Textauszug —
== == ==

Der EuGH (Urteil vom 15.03.2011 – C-29/10) hatte über die Frage zu entscheiden, welches Recht welchen Staates auf einen Arbeitsvertrag Anwendung findet, wenn der Arbeitnehmer seine Tätigkeit in mehreren Mitgliedsstaaten ausübt.
Im vom EuGH zu entscheidenden Fall ging es um einen Lkw-Fahrer, der in Deutschland wohnt und seit 1998 als Fahrer bei einer Gesellschaft in Luxemburg beschäftigt gewesen ist.
Die Arbeitgeberin ist auf den Transport von Blumen und anderen Pflanzen von Dänemark vor allem nach Deutschland spezialisiert, liefert allerdings auch in andere EU-Länder.
Die Abstellplätze für die Lkw befinden sich in Deutschland, wo die beklagte Arbeitgeberin aber weder einen Gesellschaftssitz hatte noch über Geschäftsräume verfügte.
Die Lkw sind jeweils in Luxemburg zugelassen und die Arbeitsverhältnisse der Lkw-Fahrer sind der luxemburgischen Sozialversicherung angeschlossen, die Arbeitsverträge weisen jeweils den Passus auf, dass luxemburgisches Recht Anwendung finde.
Nachdem die Arbeitgeberin Restrukturierungsmaßnahmen angekündigt hatte, gründeten die Beschäftigten in Deutschland einen Betriebsrat. Der nunmehr klagende Arbeitnehmer, der Ersatzkandidat des Betriebsrates war, erhielt nunmehr seine Kündigung und erhob hiergegen zunächst Kündigungsschutzklage vor einem deutschen Arbeitsgericht und behauptete, ihm stünde als Ersatzmitglied des Betriebsrates ein Sonderkündigungsschutz zu.

== == ==

Bereitgestellte Daten —
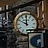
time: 10:00
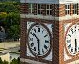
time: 10:30
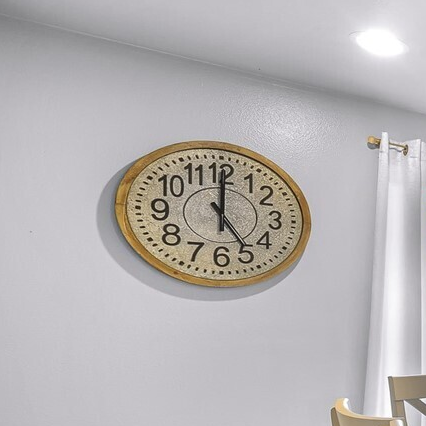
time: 5:00
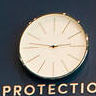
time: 2:46
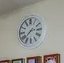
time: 2:38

== == ==

Aufgabenstellung — Zähle alle Staaten auf, die im Textauszug namentlich genannt werden. Die Daten stammen aus einer anderen Quelle als der Textauszug.

Musterlösung — Deutschland, Luxemburg, Dänemark